Fed Signals Law Is on Its Side If Trump Tries to Remove Powell
The world’s most powerful central bank is making clear it thinks the law is on its side if President Donald Trump tries to remove Jerome Powell as Federal Reserve chairman. White House lawyers have equipped Trump with a possible blueprint for demoting Powell by stripping him of his chairmanship and leaving him as only a governor, according to people familiar with the matter. But the Fed, which faces frequent attacks from Trump for not being more accommodating to his economic agenda, has hinted for the second time that it won’t back down easily. In response to inquiries Tuesday about the White House review of the legality of removing Powell, Fed spokeswoman Michelle Smith offered a direct response, saying the chair can “only be removed for cause.” For his part, Powell has previously demonstrated his resolve: “The law is clear that I have a four-year term. And I fully intend to serve it,” he told the CBS News program “60 Minutes” in March. The latest episode in Trump’s battle with the central bank was revealed as the Fed entered a two-day policy meeting, after which Powell will hold a news conference. Trump, meanwhile, officially launched his re-election bid on Tuesday, a campaign in which he’ll ask voters to keep him in the White House largely on the strength of the U.S. economy.
Draghi Stimulus Comes With More Punch as ECB Claims Room to Act
Mario Draghi is set on pushing the limits of the European Central Bank’s firepower right up until he leaves office. With little more than four months to go in his job, the ECB president has all but pledged new stimulus for Europe’s flagging economy that may include both interest-rate cuts and asset purchases. Adding potency to that statement is his declaration that the institution shouldn’t be hemmed in by its rules restricting the room for maneuver. In response, European bonds enjoyed one of their biggest rallies in recent memory as yields tumbled to record lows across the region. German 10-year rates are now hovering just above the ECB’s minus 0.4% deposit rate, while those on French securities dropped below zero for the first time. Traders in money markets are pricing a rate cut by September. Tuesday’s threat of stimulus succeeded where the ECB failed earlier this month in placating investors. It prompted inflation expectations to rise and the euro to fall. According to the institution’s former chief economist, that’s because the extent of Draghi’s pledge opens the door to far more powerful policy action than officials had previously signaled was even possible. “What is very important is the optionality — to make the options more credible,” Peter Praet, who left the ECB at the start of this month, told Bloomberg Television. “I am not sure that markets say you need to act now, but the markets want to be reassured that if the environment doesn’t improve, do you have the necessary tools to do that.”
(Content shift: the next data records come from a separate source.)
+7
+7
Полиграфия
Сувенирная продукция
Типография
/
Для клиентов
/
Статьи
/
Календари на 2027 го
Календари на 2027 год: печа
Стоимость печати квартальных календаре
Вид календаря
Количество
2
Canadian Inflation Surges As Core Rate Hits Highest Since 2012
Canadian inflation quickened in May on increases across all eight major components, giving the Bank of Canada plenty of scope to hold interest rates steady. The consumer price index jumped 2.4% from a year earlier, compared with 2% in April and versus a median economist forecast of 2.1%, Statistics Canada said Wednesday from Ottawa. It was the highest annual rate since October, boosted by increases in food and durable goods prices. Core inflation, closely watched by policy makers, surged, with the average of the three key measures rising to 2.07%, the highest since February 2012. Canada’s currency climbed after the report, rising as much as 0.3% against the U.S. dollar. It was trading at C$1.3344 at 8:33 a.m. in Toronto.